» Суть задания:
Перепечатайте полностью и без изменений приведённый ниже текст о предмете математики.

» Исходный текст:
»»

Значит, задумываясь о природе математики, мы должны, как минимум, определиться с ее предметной областью. Детали придут потом — но общее направления следует выбрать с самого начала, поскольку в противном случае никакую деятельность просто не с чего начать.
Никто не спорит: указать предмет математики — задача не из простых; битвы гигантов по поводу оснований математики всем известны, равно как и горькие разочарования, крушение иллюзий. Как обычно, дело осложняется тем, что математические идеи всегда в процессе развития: меняется как словесное оформление, так и само их содержание, — и выявить связь современных кирпичиков математического знания с их древними прототипами бывает нелегко.
Так, сегодня мы легко усматриваем нечто общее между 3 яблоками и 3 камнями. Чуть большего напряжения требует признание сходства набора из 2 камней и 1 яблока с набором 3 камней (или 3 яблок), но такое признание сразу же относит к той же категории и набор из 1 камня и 2 яблок, и, скажем, 1 камень, 1 яблоко и 1 птица. При некотором навыке, мы можем также полагать, что абстракции вроде 3 дней или 3 желаний попадают в тот же ряд. На практике такие связи возникают путем сопоставления разных наборов вещей (или идей) с одним и тем же "эталонным" набором (например, 3 пальца). Последний штрих — устранение всякой вообще предметной опоры и переход от абстракции числа 3 как общей характеристике наборов трех любых сущностей, хотя бы и очень разных по природе. Такое метод установления универсальной всеобщности называется количественным подходом.

««

Расшифрованное содержимое страниц:
»»

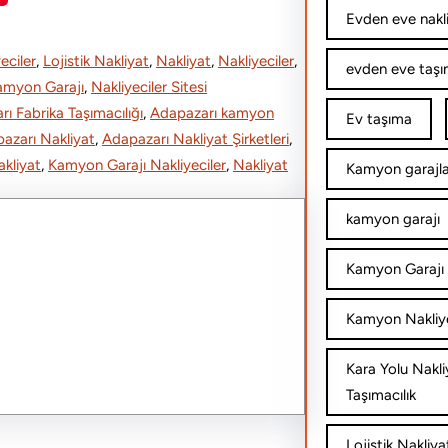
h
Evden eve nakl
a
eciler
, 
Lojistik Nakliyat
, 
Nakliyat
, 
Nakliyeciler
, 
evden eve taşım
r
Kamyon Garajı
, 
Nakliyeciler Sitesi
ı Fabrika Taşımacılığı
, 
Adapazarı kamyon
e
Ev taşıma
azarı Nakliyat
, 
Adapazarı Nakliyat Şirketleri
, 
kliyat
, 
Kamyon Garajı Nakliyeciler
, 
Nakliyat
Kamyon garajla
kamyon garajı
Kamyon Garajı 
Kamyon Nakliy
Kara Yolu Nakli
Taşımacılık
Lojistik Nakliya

««
»»

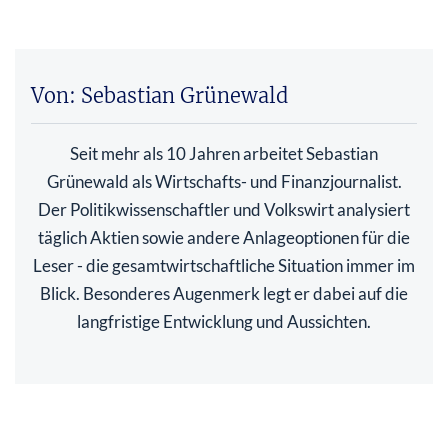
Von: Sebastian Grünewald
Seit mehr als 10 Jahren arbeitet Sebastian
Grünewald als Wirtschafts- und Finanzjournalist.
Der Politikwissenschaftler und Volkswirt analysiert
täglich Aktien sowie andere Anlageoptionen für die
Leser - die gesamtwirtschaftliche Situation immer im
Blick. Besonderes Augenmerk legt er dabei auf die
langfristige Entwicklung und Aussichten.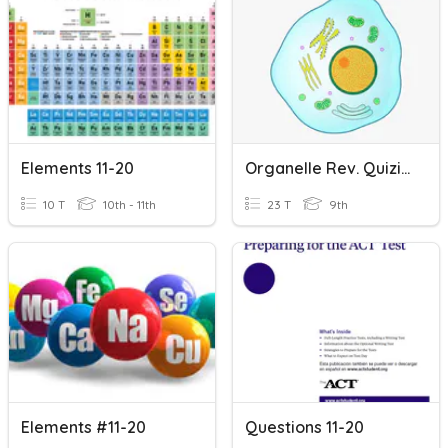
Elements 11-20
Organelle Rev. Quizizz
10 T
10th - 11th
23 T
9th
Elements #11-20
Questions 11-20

««
»»

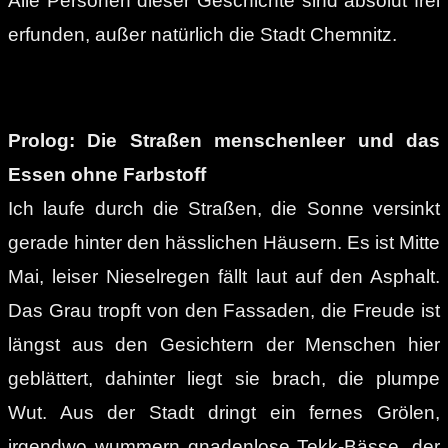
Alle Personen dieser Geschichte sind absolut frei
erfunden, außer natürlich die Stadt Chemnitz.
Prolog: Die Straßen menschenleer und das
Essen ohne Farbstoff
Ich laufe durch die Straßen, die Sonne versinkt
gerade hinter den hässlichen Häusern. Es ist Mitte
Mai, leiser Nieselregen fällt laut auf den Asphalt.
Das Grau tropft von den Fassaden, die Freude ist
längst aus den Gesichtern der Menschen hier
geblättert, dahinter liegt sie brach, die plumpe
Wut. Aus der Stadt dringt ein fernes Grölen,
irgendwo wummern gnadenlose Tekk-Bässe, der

««

» Ожидаемый ответ:
Значит, задумываясь о природе математики, мы должны, как минимум, определиться с ее предметной областью. Детали придут потом — но общее направления следует выбрать с самого начала, поскольку в противном случае никакую деятельность просто не с чего начать.
Никто не спорит: указать предмет математики — задача не из простых; битвы гигантов по поводу оснований математики всем известны, равно как и горькие разочарования, крушение иллюзий. Как обычно, дело осложняется тем, что математические идеи всегда в процессе развития: меняется как словесное оформление, так и само их содержание, — и выявить связь современных кирпичиков математического знания с их древними прототипами бывает нелегко.
Так, сегодня мы легко усматриваем нечто общее между 3 яблоками и 3 камнями. Чуть большего напряжения требует признание сходства набора из 2 камней и 1 яблока с набором 3 камней (или 3 яблок), но такое признание сразу же относит к той же категории и набор из 1 камня и 2 яблок, и, скажем, 1 камень, 1 яблоко и 1 птица. При некотором навыке, мы можем также полагать, что абстракции вроде 3 дней или 3 желаний попадают в тот же ряд. На практике такие связи возникают путем сопоставления разных наборов вещей (или идей) с одним и тем же "эталонным" набором (например, 3 пальца). Последний штрих — устранение всякой вообще предметной опоры и переход от абстракции числа 3 как общей характеристике наборов трех любых сущностей, хотя бы и очень разных по природе. Такое метод установления универсальной всеобщности называется количественным подходом.